Wakil Ketua Komisi X DPR RI Lalu Hadrian Irfani menyoroti rendahnya angka partisipasi pendidikan tinggi di Indonesia yang hanya berada pada kisaran 30-40 persen untuk kelompok usia 19-23 tahun.
Lalu mengaku prihatin dengan angka tersebut. Sebab, masih ada jurang ketimpangan antara tingkat partisipasi masyarakat terhadap pendidikan dasar dan pendidikan tinggi.
"Dan untuk kelompok usia 19-23 tahun, jenjang pendidikan tinggi, partisipasi kembali anjlok ke level 30-40 persen," kata Lalu dalam keterangannya, Kamis (14/8).
ADVERTISEMENT
SCROLL TO CONTINUE WITH CONTENT
Berdasarkan data BPS 2024, Lalu menyebut angka partisipasi sekolah (APS) untuk jenjang SD mencapai lebih dari 99 persen. APS jenjang SMP masih tinggi, namun di SMA menurun signifikan ke kisaran 70-85 persen, lalu kembali merosot tajam di pendidikan tinggi.
Secara nasional, Lalu mengungkapkan, rata-rata lama sekolah penduduk di usia 15 tahun ke atas hanya 9,22 tahun atau setara tamat SMP. Angkanya, kata dia, bahkan bisa lebih memprihatinkan antar provinsi.
Di Papua Pegunungan misalnya, rata-rata lama sekolah hanya di angka 5,10 tahun, artinya banyak penduduk belum tamat SD. Kondisi ini dinilai ironis memasuki usia 80 tahun kemerdekaan RI.
"Pendidikan hari ini adalah penentu nasib bangsa dalam menapaki abad kedua kemerdekaan Indonesia Emas 2045," ujarnya.

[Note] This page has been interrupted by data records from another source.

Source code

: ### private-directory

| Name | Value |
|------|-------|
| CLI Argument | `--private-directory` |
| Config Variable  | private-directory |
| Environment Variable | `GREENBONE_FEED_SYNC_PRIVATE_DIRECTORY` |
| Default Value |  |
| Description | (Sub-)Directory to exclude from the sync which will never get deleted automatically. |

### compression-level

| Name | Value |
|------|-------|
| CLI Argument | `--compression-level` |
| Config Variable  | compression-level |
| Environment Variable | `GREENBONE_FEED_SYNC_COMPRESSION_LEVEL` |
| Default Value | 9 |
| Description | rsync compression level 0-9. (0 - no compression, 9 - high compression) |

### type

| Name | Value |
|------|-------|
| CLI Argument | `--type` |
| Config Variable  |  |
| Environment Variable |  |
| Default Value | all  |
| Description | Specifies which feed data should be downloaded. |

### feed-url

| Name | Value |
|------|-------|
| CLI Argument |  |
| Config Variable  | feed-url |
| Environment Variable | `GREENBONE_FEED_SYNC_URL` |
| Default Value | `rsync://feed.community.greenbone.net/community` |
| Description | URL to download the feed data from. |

Lalu mendorong reformasi pendidikan untuk meningkatkan kelanjutan studi hingga SMA dan perguruan tinggi, terutama di daerah tertinggal. Dia juga mendorong peningkatan kualitas kurikulum, kompetensi guru, literasi digital, penguatan karakter, untuk mengurangi kesenjangan antarwilayah.
"Jika kita gagal mengentaskan ketimpangan dan menyiapkan generasi yang benar-benar merdeka berpikir, maka bekal menuju Indonesia emas hanyalah retorika tanpa pijakan nyata," tegasnya.
Sementara, Mendikdasmen Abdul Mukti sebelumnya menyebut Indonesia tengah mengalami masalah learning loss secara serius. Learning loss adalah kondisi di mana motivasi, kemampuan belajar, dan pencapaian akademis siswa menurun.
Kondisi itu, menurut dia, terutama disebabkan akibat pandemi Covid-19.
"Selama pandemi, pembelajaran dilakukan secara daring, atau malah tidak ada pembelajaran sama sekali, dan dampaknya masih bisa dirasakan sampai sekarang," kata Mukti saat mengisi kuliah di UGM beberapa waktu lalu.